Last week, I wrote about a crackpot conspiracy theory making the rounds: The allegation that voting machines or tabulation software produced by Dominion Voting Systems had somehow been “hacked” or “rigged” to alter the outcome of the presidential election. At the time, I worried I might be giving undue attention to an outlandish claim that—given how thin and easily debunked was the “evidence” for it—would surely fade away on its own. Apparently, I need not have worried. Since then, the Dominion Theory has not only led to the firing of Chris Krebs, the well-respected head of the Department of Homeland Security’s cybersecurity agency, but featured in a press conference held by Trump attorney Sidney Powell, who made it the centerpiece of a wildly implausible case that Donald Trump had won the presidency by a “landslide” and been deprived of victory by massive and systematic vote fraud. According to Powell’s increasingly byzantine version of the theory:
“The Dominion Voting Systems, the Smartmatic technology software, and the software that goes in other computerized voting systems here as well, not just Dominion, were created in Venezuela at the direction of Hugo Chavez to make sure he never lost an election after one constitutional referendum came out the way he did not want it to come out.”
None of this is true. Dominion and Smartmatic are separate companies, and indeed competitors; the tenuous connection between them is that Dominion once purchased assets from a firm that had been owned and sold off by Smartmatic years earlier. Smartmatic is an American company, though its founders are Venezuelan, and its software was not used in any of the swing states currently under scrutiny. (It has provided software used in Venezuelan elections, but the company itself has called out electoral fraud there.) Powell’s claim appears to be little more than an effort to insinuate guilt by (very indirect) association with an authoritarian regime.

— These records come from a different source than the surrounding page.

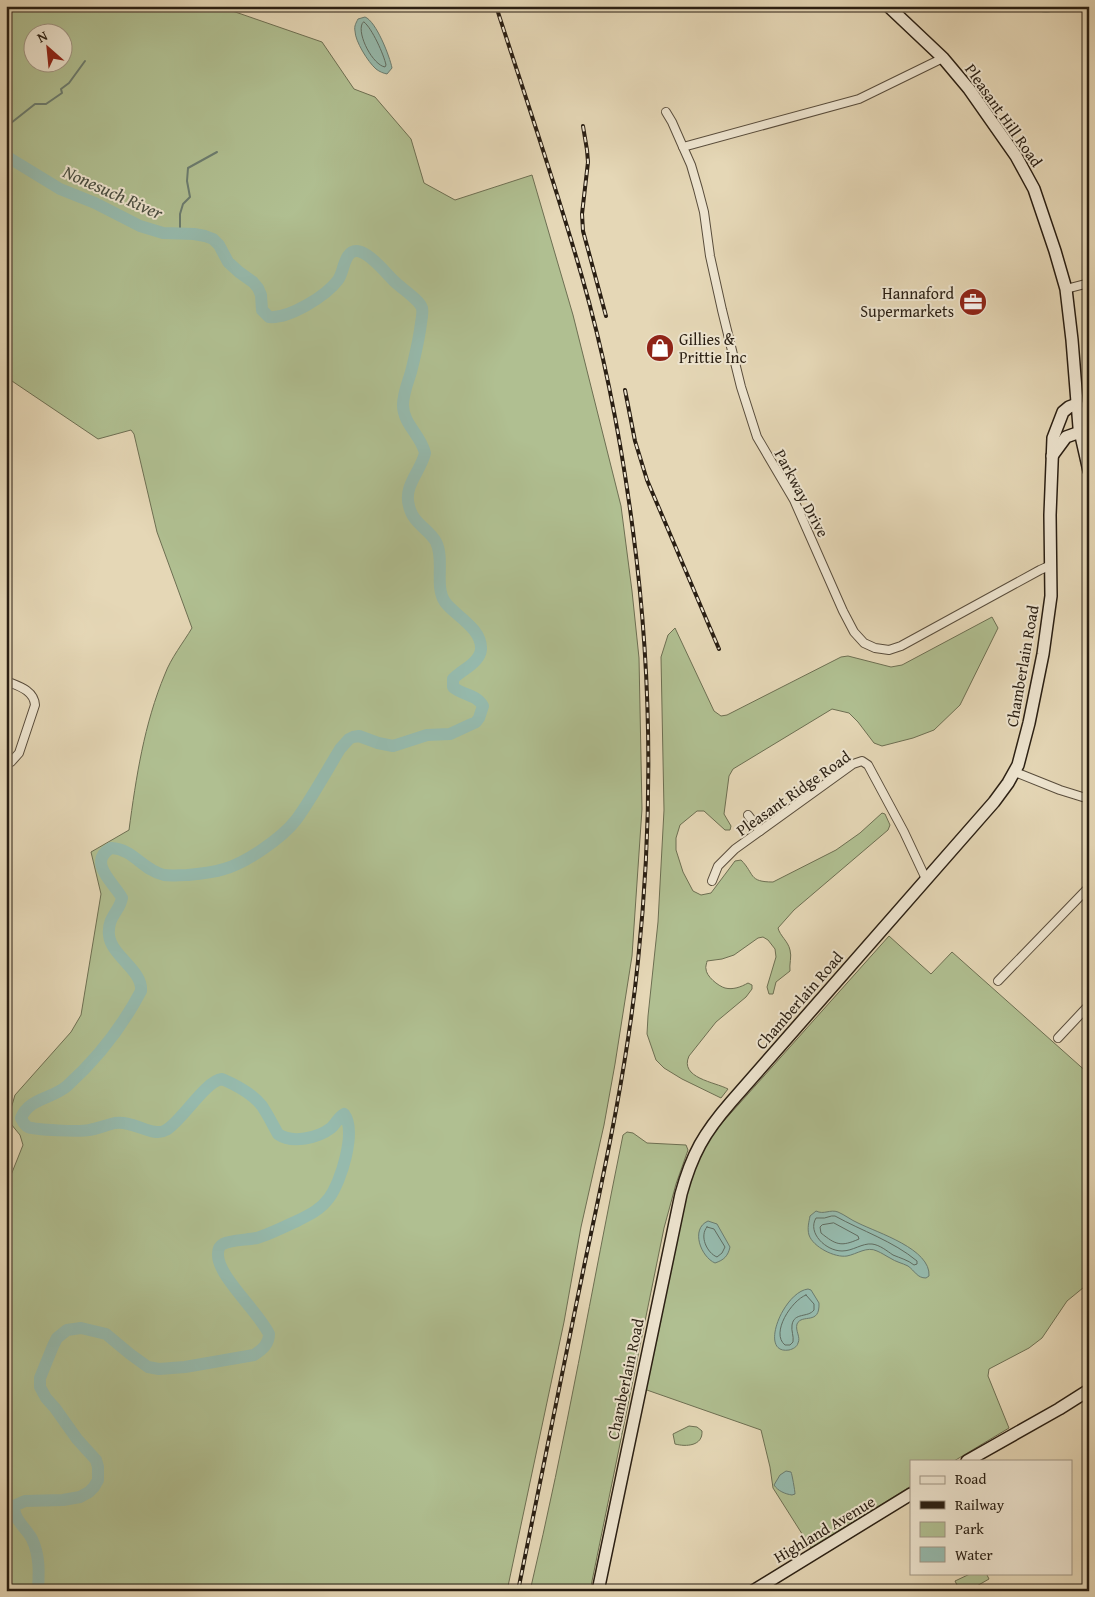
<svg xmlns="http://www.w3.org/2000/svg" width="1095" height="1597" font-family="'Gentium Book Plus',serif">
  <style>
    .green { fill: #b0bf91; stroke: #6d6f52; fill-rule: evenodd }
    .water { fill: #96baad; stroke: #6b7c6f }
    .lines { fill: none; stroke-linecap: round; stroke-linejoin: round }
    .shore { stroke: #606c60; stroke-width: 1 }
    .stream { stroke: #6b7c6f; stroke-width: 2 }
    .river { stroke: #96baad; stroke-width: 12 }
    .street-casing { stroke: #594d3c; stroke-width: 10 }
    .secondary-casing { stroke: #2a1f13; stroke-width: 14 }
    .street { stroke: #eee5d0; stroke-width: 8 }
    .secondary { stroke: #eee5d0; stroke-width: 11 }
    .rail-casing { stroke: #2a1f13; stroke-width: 4 }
    .rail { stroke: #eee5d0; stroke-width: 2; stroke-dasharray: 5.5; stroke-linecap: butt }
    .labels { text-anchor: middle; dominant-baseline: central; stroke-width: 4; stroke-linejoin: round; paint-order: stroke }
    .street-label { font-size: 16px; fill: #2a1f13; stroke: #eee5d0 }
    .poi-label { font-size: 16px; fill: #2a1f13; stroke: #eee5d0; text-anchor: end }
    .water-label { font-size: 18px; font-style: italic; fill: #4a4e41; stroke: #eee5d0 }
  </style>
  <rect width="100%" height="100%" fill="#e5d7b6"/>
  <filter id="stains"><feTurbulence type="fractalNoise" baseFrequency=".004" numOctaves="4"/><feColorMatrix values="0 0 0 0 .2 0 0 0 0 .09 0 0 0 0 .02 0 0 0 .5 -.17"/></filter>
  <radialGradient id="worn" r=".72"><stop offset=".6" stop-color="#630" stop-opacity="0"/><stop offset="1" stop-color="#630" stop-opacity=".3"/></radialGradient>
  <!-- green -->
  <g class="green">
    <path d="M6 6H218L322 42 354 89 375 97 411 139 424 183 455 200 532 175 573 315 621 506 632 591 639 658 642 809 632 956 615 1064 604 1125 581 1227 564 1322 507 1591H6V1182L9 1180 23 1145 20 1135 11 1124 10 1112 15 1095 71 1032 81 1015 101 894 91 852 129 830C136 778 144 724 165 674 171 658 183 643 192 628L157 532 134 434 131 430 98 439 6 377ZM32 32H62V62H32Z"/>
    <path d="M992 617 998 628 960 705 934 730 913 738 882 746 874 743 858 722 849 713 832 709 733 769 729 776 724 814 731 826 730 830H725L704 811H697L680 825 676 838V850L683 872 693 891 701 895 711 893 735 861 741 860C755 874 748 882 773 882L836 850 860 833 882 813 885 814 890 825 888 830 794 910 778 928C780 936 788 941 790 950 792 956 789 965 790 971L776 982 773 994H769L767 987 776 957 775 949 768 940 763 937 758 938 734 955 722 959 707 961C707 962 705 968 706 969 706 976 718 986 725 988 733 990 741 987 748 983L752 985V989L746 997 716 1022 689 1056C679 1078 715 1082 728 1089L721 1098 682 1079 664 1068 656 1060 647 1034 648 1016 658 922 664 810 661 657 668 635 675 628 714 711 721 716 727 715 841 657 848 656 891 667 902 665Z"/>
    <path d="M889 936 931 974 952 952 1089 1074V1283L1067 1301 1042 1338 1029 1348 989 1369 988 1376 1009 1428 954 1461H911V1486L811 1548 773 1488 770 1467 761 1430 644 1389 687 1188 696 1162 714 1132Z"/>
    <path d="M627 1132 633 1133 647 1143 686 1145 688 1150 676 1184 664 1228 590 1591H530C566 1440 592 1287 623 1135Z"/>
    <path d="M689 1426 697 1427 702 1431C703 1446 686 1447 675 1444L673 1434Z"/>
    <path d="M972 1573H986L989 1579 968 1591H960L955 1581Z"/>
  </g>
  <!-- water -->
  <g class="water">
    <path d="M1028 6H1066C1050 13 1044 15 1028 6Z"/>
    <path d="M365 17C376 21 390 57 392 68L387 74C383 73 380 72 376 69 368 62 355 41 355 31 354 26 356 23 358 19Z"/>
    <path d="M816 1211C824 1215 830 1209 838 1212 845 1215 851 1220 858 1223 878 1233 931 1249 929 1276L926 1278C917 1278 915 1271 908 1266 902 1263 896 1262 890 1258 886 1256 882 1253 877 1251 867 1246 857 1254 847 1256 835 1258 813 1247 809 1235 807 1228 809 1222 810 1216Z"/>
    <path d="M708 1221 717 1224 730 1247C728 1256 724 1260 715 1263 701 1257 690 1229 708 1221Z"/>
    <path d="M808 1289 811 1290 819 1303C820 1326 802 1313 797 1324 795 1331 801 1337 798 1343 797 1347 793 1349 789 1350 758 1355 783 1292 808 1289Z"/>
    <path d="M786 1471 791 1472C792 1474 795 1491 795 1494L792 1495C785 1494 778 1491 774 1485L780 1475Z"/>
  </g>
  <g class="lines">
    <!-- shore -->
    <g class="shore">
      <path d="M364 22C372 28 384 55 386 65L385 67C373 65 357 35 362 24Z"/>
      <path d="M832 1216H835C862 1231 893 1241 917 1261V1264L914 1265C908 1260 900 1258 893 1255 887 1251 880 1245 872 1244 862 1243 853 1251 842 1251 826 1251 807 1233 816 1218H824Z"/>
      <path d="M834 1223 858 1236 859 1239C841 1247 836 1245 821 1233L820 1227 822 1225Z"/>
      <path d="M707 1227 714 1229 725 1247 722 1253 717 1257C707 1253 699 1236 707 1227Z"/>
      <path d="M806 1295 814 1304V1310C808 1318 794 1312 792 1325 791 1331 794 1336 793 1342L790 1345H785C770 1333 792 1300 806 1295Z"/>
    </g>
    <!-- stream -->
    <g class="stream">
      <path d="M6 129 11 123 35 104H46L62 93 61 89 69 83 85 61"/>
      <path d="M180 235V214L183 204 190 197 187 181 188 168 217 152"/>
    </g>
    <!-- river -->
    <path class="river" d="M6 156 60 189 95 203 140 226 163 233 194 234 205 236 213 239 219 245 228 262 239 272 253 282 258 288 261 295 262 310 269 317C289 319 326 296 338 280 343 273 343 263 348 256 359 239 384 271 392 279 399 287 419 299 422 308 423 313 422 318 421 323 419 340 415 356 411 372 408 382 403 394 403 405 403 424 421 435 425 453 421 471 403 486 409 506 413 524 429 529 436 542 445 560 434 586 445 602 454 615 482 628 481 649 480 663 461 670 453 679V687C462 695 476 694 483 706L479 718 476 722 450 734 427 735 393 746 378 743 359 736 353 737 349 739 340 749C326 772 312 798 296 820 282 838 246 863 224 869 212 873 199 874 187 875 179 875 172 876 164 875 142 870 134 849 111 848 86 862 115 884 122 898 120 911 107 917 109 935 111 956 143 970 141 991 122 1027 97 1059 67 1086 52 1099 29 1098 21 1118 23 1122 24 1125 28 1127 35 1130 80 1132 89 1130 97 1129 106 1125 115 1123 134 1120 153 1138 166 1130 182 1121 205 1081 222 1079 236 1085 252 1093 262 1106 268 1115 273 1125 278 1134 292 1144 318 1138 331 1128 336 1124 338 1117 344 1114 357 1131 341 1182 329 1198 321 1209 311 1214 299 1220 286 1226 270 1234 257 1238 247 1240 230 1240 223 1244 219 1246 218 1250 218 1254 217 1276 259 1312 269 1334 269 1344 263 1349 254 1355L185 1367 159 1369 148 1367 130 1354 106 1334 81 1328 67 1330 57 1338 53 1346 40 1378V1387L46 1398 55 1408 77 1439 96 1460 98 1467V1480L94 1487 89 1492 80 1497 63 1500 25 1501 16 1505 14 1508C15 1521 26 1528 32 1539 40 1556 39 1573 38 1591"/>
    <defs>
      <g id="street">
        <path d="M943 58 859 99 683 147 691 165 698 189 704 212 710 256 722 310 741 387 757 437 794 500 843 611 854 632 864 643 875 648 889 650 901 646 1040 570 1051 565"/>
        <path d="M666 112 672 122 683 147"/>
        <path d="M1066 289 1089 283"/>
        <path d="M6 681C18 686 34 690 35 705L19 753 11 762 6 763"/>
        <path d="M1015 772 1060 790 1089 799"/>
        <path d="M748 815 760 831"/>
        <path d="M712 881 718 866 735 849 853 764 862 761 868 765 904 832 926 879"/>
        <path d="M998 981 1089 887"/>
        <path d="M1058 1038 1089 1005"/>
      </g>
      <g id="secondary">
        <path d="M888 6 943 58 969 89 1016 156 1034 189 1055 251 1066 289 1072 340 1079 427 1089 471"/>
        <path d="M1052 456 1066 437 1080 432"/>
        <path d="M967 1461 1059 1409 1089 1390"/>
        <path d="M598 1591 681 1194C692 1154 704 1133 731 1102L994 802 1008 783 1018 765 1029 723 1043 654 1051 596 1050 515 1053 438 1063 412 1069 407 1077 404"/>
        <path d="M753 1591 911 1494"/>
      </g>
    </defs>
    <!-- street casing -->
    <use href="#street" class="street-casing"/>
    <!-- secondary casing -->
    <use href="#secondary" class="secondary-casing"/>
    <!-- street -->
    <use href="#street" class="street"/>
    <!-- secondary -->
    <use href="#secondary" class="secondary"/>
    <defs>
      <g id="rail">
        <path d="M496 6C525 96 556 186 582 277 606 360 622 446 633 531 652 674 653 818 638 961 628 1060 607 1159 586 1257 563 1368 541 1479 518 1591"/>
        <path d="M583 126 587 150 588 162 582 214 583 231 606 316"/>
        <path d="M625 390 635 441 647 480 719 649"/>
      </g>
    </defs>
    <!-- rail casing -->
    <use href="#rail" class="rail-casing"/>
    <!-- rail -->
    <use href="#rail" class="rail"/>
  </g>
  <!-- icons -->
  <defs>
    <symbol id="office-disc" viewBox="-11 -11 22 22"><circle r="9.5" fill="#8f2418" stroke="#eee5d0"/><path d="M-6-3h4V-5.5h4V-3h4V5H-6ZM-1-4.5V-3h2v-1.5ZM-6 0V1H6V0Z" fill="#fff"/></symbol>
    <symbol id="shop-disc" viewBox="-11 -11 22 22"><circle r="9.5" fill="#8f2418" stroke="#eee5d0"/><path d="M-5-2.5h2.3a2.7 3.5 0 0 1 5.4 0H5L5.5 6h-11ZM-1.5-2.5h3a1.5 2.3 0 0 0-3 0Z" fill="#fff"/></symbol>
  </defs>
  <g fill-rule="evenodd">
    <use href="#office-disc" x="957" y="286" width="32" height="32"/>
    <use href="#shop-disc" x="644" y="332" width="32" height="32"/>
  </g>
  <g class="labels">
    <!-- street labels -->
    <g class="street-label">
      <text transform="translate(1004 115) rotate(55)">Pleasant Hill Road</text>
      <text transform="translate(802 493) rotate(62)">Parkway Drive</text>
      <text transform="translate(1022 666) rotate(-80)">Chamberlain Road</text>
      <text transform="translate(793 793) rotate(-35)">Pleasant Ridge Road</text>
      <text transform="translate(799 1000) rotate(-49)">Chamberlain Road</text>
      <text transform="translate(625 1379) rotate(-78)">Chamberlain Road</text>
      <text transform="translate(824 1529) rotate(-31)">Highland Avenue</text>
    </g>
    <!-- poi labels -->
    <g class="poi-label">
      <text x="954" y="293">Hannaford<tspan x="954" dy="18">Supermarkets</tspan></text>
      <text x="679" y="339" text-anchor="start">Gillies &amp;<tspan x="679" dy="18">Prittie Inc</tspan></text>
    </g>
    <!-- water labels -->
    <g class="water-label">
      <text transform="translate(113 192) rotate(24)">Nonesuch River</text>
    </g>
  </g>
  <!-- margin -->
  <rect width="1095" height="1597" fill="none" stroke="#e5d7b6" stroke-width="25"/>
  <rect x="8" y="8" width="1080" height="1582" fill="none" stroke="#2a1f13" stroke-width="2.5"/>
  <rect x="12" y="12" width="1070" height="1572" fill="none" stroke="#2a1f13"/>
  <!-- legend -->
  <rect x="910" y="1460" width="162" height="115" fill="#eee5d0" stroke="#a09684"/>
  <rect x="920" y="1476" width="25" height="8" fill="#eee5d0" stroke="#a09684"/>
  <text x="955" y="1484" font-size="15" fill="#2a1f13">Road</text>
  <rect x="920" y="1501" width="25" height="8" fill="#2a1f13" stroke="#a09684"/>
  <text x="955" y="1510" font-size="15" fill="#2a1f13">Railway</text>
  <rect x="920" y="1522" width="25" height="15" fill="#b0bf91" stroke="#a09684"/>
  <text x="955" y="1534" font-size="15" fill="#2a1f13">Park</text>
  <rect x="920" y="1547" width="25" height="15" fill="#96baad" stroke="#a09684"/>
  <text x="955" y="1560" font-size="15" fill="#2a1f13">Water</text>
  <!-- north arrow -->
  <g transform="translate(48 48) rotate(333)"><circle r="24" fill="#eee5d0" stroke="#a09684"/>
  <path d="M0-4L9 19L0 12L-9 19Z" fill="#8f2418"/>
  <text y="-8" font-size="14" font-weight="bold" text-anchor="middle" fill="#2a1f13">N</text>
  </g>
  <rect width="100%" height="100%" filter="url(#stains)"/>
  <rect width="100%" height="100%" fill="url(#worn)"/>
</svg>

The other supposed “evidence” for chicanery linked to Dominion is equally shoddy. Election-night tabulation errors in Michigan—detected and corrected almost instantly—were speculatively attributed to Dominion software by online conspiracy theorists, but local election officials have since explained that they were the result of human errors, not computers misbehaving. Claims amplified by Trump that millions of votes had been “deleted” in Pennsylvania were unequivocally refuted by state officials. Trump appears to have picked up the notion from a report on the One America News Network, which got the idea from a blog post citing data from the polling firm Edison Research—though Edison itself had produced no such report.
Evidence against the theory is overwhelming, and has only become stronger in the week since my original post. Georgia recently completed a manual recount of paper ballots, supervised by the Republican secretary of state, and found no sign of any significant tabulation errors. (The states electronic voting machines generate voter-verifiable paper records, and in most battleground states the in-person votes that would have used such voting machines favored Trump, with Biden having the advantage in hand-marked mail ballots.) In an open letter, 59 of the country’s most prominent election security experts said they’d found no evidence of systemic fraud—cyber or otherwise.
None of this, alas, was enough to save Chris Krebs, until recently director of the Cybersecurity and Infrastructure Security Agency within the Department of Homeland Security. For the sin of issuing a statement that the agency had found no evidence of voting systems being compromised, Krebs was summarily terminated by tweet, with Trump declaring the agency’s expert analysis “highly inaccurate.”
Since the evidence-free Dominion theory is unlikely to persuade any court, Krebs’ dismissal may be its most damaging consequence, at least in the short term. This is not merely because Krebs was widely respected and viewed as highly competent, but because the firing sends a clear signal to all government employees: if your own analysis contradicts the president’s claims about vote fraud, you shouldn’t expect to remain employed for long. This undermines CISA’s core mission, which includes assisting and coordinating with states which may lack the federal government’s capabilities when it comes to monitoring and detecting sophisticated cyber-threats. Now the specter of political interference hangs over any warnings the agency may provide in the future. The agency may now hesitate to provide state officials—and the general public—with reassurances about the integrity of local elections, while warnings about actual threats may be viewed with suspicion given Trump’s clear desire to find evidence of fraud. Nor is the harm limited to CISA. The Intelligence Community at large is on notice: produce reporting at odds with the president’s public claims, and you place your career at risk.
This is particularly poisonous because it distorts what’s known as the “intelligence cycle”: the process by which agencies gather intelligence, analyze it, disseminate reporting, and then use that information to allocate resources and prioritize the next round of intelligence collection. Any distorting effect on what is reported—either because employees feel obliged to emphasize information that confirms what the president wants to hear or suppress information that contradicts his presuppositions—risks creating a feedback loop, infecting the next round of planning and intelligence collection, and diverting resources and energy away from genuine threats and toward spurious ones. We should hope the president-elect has the wisdom to avoid such potentially toxic interference.